KTDA Chief executive officer Lerionka Tiampati attributed poor prices to the hard economic times and currency devaluation in export markets of Pakistan, Egypt, UK, UAE, Sudan and Iran. “Resumption of economic sanctions by US on Iran cut off a substantial market for our teas,” he said.

But farmers feel they have heard of this story long enough and accuse KTDA of running away from real issues affecting the sub-sector such as brokers and price-fixing at the auction.

Some players say the speciality tea that fetches high prices abroad is normally supported by marketing and branding helping them to quote high.

“This pricey tea in the UK or other countries is usually sold under a different brand after repackaging and blending,” said Edward Mudibo, Managing Director of East Africa Tea Trade Association.

Lack of local processing and packaging facilities have exposed farmers to a host of middlemen that continue to make a killing as the growers struggle.

Tea processed from both smallholders’ farms and plantation is sold in bulk through direct sales and through the auction system operated in Mombasa.

Approximately 80 per cent of tea sold in the country is sold at the Mombasa Tea Auction. The rest of the tea is traded through direct sales, or at the factory gate, either for export or local consumption at between Sh100 and Sh200 a kilo.

But farmers are not the only angry lot. In an earlier report, industry regulator Tea Board of Kenya accused players at the Mombasa Tea Auction of colluding to fix prices to deny small-scale farmers their deserved earnings.

Unorthodox practices

It accused various players especially KTDA of manipulating the price of the highest tea grade, PF1, which is mainly produced by small-scale farmers.

The grade has consistently sold at low prices or at the same price with inferior grades at the weekly auction.

Low prices at the auction, the regulator added, are precipitated by some unorthodox practices by KTDA, which controls over 65 per cent of the volumes dealt in at the auction.

“This is done in collusion with major brokers, warehouses and traders. The perpetrators continually divert attention from the real issues by citing the ad-valorem levy,” it added in the report.

Prices have continued to decline, not because of poor quality but owing to poor trade practices, the regulator said.

Kenya is the third-largest producer of tea in the world accounting for 10 per cent of the total world’s tea production. 

Because of its good quality, Kenyan tea is also used for blending with other varieties from other nations to make speciality tea.

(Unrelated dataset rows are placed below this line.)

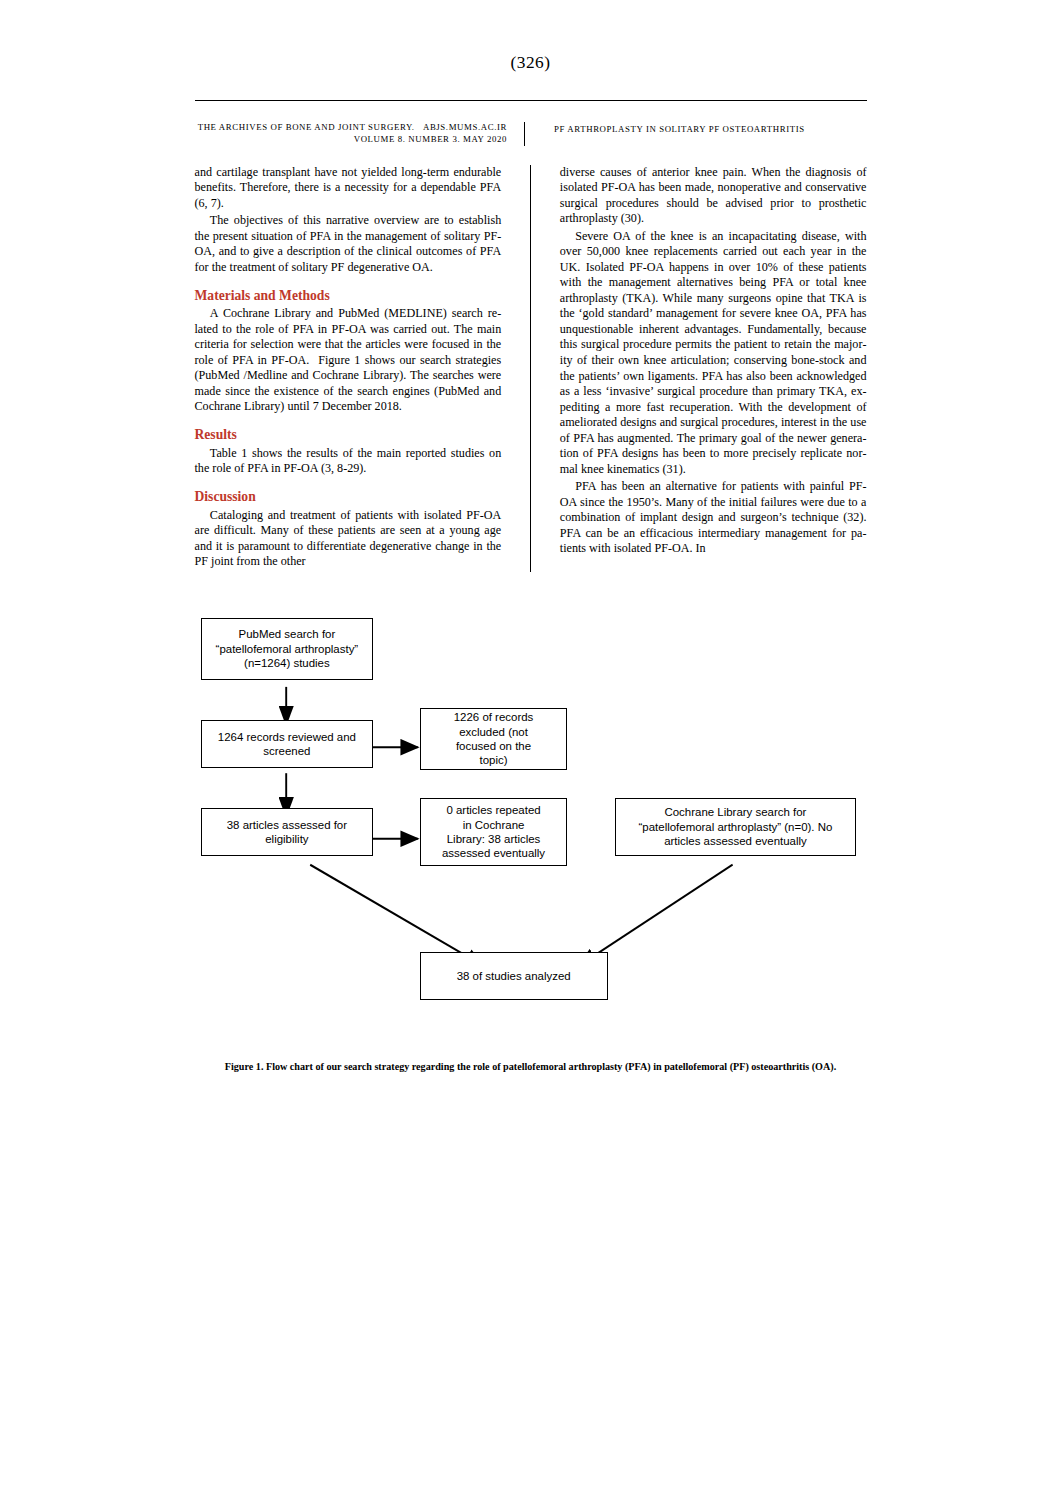(326)
The Archives of Bone and Joint Surgery. ABJS.MUMS.AC.IR
Volume 8. Number 3. May 2020
PF Arthroplasty in Solitary PF Osteoarthritis
and cartilage transplant have not yielded long-term endurable benefits. Therefore, there is a necessity for a dependable PFA (6, 7).
The objectives of this narrative overview are to establish the present situation of PFA in the management of solitary PF-OA, and to give a description of the clinical outcomes of PFA for the treatment of solitary PF degenerative OA.
Materials and Methods
A Cochrane Library and PubMed (MEDLINE) search related to the role of PFA in PF-OA was carried out. The main criteria for selection were that the articles were focused in the role of PFA in PF-OA. Figure 1 shows our search strategies (PubMed /Medline and Cochrane Library). The searches were made since the existence of the search engines (PubMed and Cochrane Library) until 7 December 2018.
Results
Table 1 shows the results of the main reported studies on the role of PFA in PF-OA (3, 8-29).
Discussion
Cataloging and treatment of patients with isolated PF-OA are difficult. Many of these patients are seen at a young age and it is paramount to differentiate degenerative change in the PF joint from the other
diverse causes of anterior knee pain. When the diagnosis of isolated PF-OA has been made, nonoperative and conservative surgical procedures should be advised prior to prosthetic arthroplasty (30).
Severe OA of the knee is an incapacitating disease, with over 50,000 knee replacements carried out each year in the UK. Isolated PF-OA happens in over 10% of these patients with the management alternatives being PFA or total knee arthroplasty (TKA). While many surgeons opine that TKA is the ‘gold standard’ management for severe knee OA, PFA has unquestionable inherent advantages. Fundamentally, because this surgical procedure permits the patient to retain the majority of their own knee articulation; conserving bone-stock and the patients’ own ligaments. PFA has also been acknowledged as a less ‘invasive’ surgical procedure than primary TKA, expediting a more fast recuperation. With the development of ameliorated designs and surgical procedures, interest in the use of PFA has augmented. The primary goal of the newer generation of PFA designs has been to more precisely replicate normal knee kinematics (31).
PFA has been an alternative for patients with painful PF-OA since the 1950’s. Many of the initial failures were due to a combination of implant design and surgeon’s technique (32). PFA can be an efficacious intermediary management for patients with isolated PF-OA. In
PubMed search for
“patellofemoral arthroplasty”
(n=1264) studies
1264 records reviewed and
screened
1226 of records
excluded (not
focused on the
topic)
38 articles assessed for eligibility
0 articles repeated
in Cochrane
Library: 38 articles
assessed eventually
Cochrane Library search for
“patellofemoral arthroplasty” (n=0). No
articles assessed eventually
38 of studies analyzed
Figure 1. Flow chart of our search strategy regarding the role of patellofemoral arthroplasty (PFA) in patellofemoral (PF) osteoarthritis (OA).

But more than 95 per cent of the tea produced in Kenya is exported making the country the largest exporter of tea in the world accounting for 22 per cent of the total world tea exports.

The tea sub-sector is divided into two, that is, smallholder farmers and tea plantations owned by multinationals. Since independence, the smallholder sector has overtaken the plantations, accounting for 55 per cent of the national tea production and 60 per cent of the area cultivated.